#### INSTRUCTION
Output only the stretch of the listing that starts at the line containing "julho 21, 2026" and ends at the line containing "Rat eingeholt werden.", reproduced exactly with both ends.

#### EXTRACTED ENTRIES
_ _ _

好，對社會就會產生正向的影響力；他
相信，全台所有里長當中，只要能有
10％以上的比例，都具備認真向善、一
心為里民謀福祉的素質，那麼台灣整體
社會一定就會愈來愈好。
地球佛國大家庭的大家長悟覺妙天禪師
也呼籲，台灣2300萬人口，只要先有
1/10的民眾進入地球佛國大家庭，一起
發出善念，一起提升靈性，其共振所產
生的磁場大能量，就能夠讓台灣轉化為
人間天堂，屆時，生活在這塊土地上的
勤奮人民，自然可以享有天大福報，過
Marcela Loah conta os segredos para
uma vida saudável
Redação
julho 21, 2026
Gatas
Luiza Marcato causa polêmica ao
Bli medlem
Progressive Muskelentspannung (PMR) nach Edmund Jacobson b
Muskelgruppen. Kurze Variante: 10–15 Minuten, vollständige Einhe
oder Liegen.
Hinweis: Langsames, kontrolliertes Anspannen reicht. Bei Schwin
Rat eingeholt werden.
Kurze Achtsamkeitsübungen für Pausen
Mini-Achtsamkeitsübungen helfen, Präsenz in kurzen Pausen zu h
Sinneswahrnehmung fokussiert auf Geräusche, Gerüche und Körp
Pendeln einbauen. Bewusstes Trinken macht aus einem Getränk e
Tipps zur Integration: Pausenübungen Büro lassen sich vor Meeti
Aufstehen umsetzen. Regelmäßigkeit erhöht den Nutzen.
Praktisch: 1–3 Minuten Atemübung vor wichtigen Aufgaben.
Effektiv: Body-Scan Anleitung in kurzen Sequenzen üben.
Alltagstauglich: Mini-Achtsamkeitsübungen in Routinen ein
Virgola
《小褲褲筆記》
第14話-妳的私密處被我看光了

_ _ _

#### RESULT OF THIS TASK
julho 21, 2026
Gatas
Luiza Marcato causa polêmica ao
Bli medlem
Progressive Muskelentspannung (PMR) nach Edmund Jacobson b
Muskelgruppen. Kurze Variante: 10–15 Minuten, vollständige Einhe
oder Liegen.
Hinweis: Langsames, kontrolliertes Anspannen reicht. Bei Schwin
Rat eingeholt werden.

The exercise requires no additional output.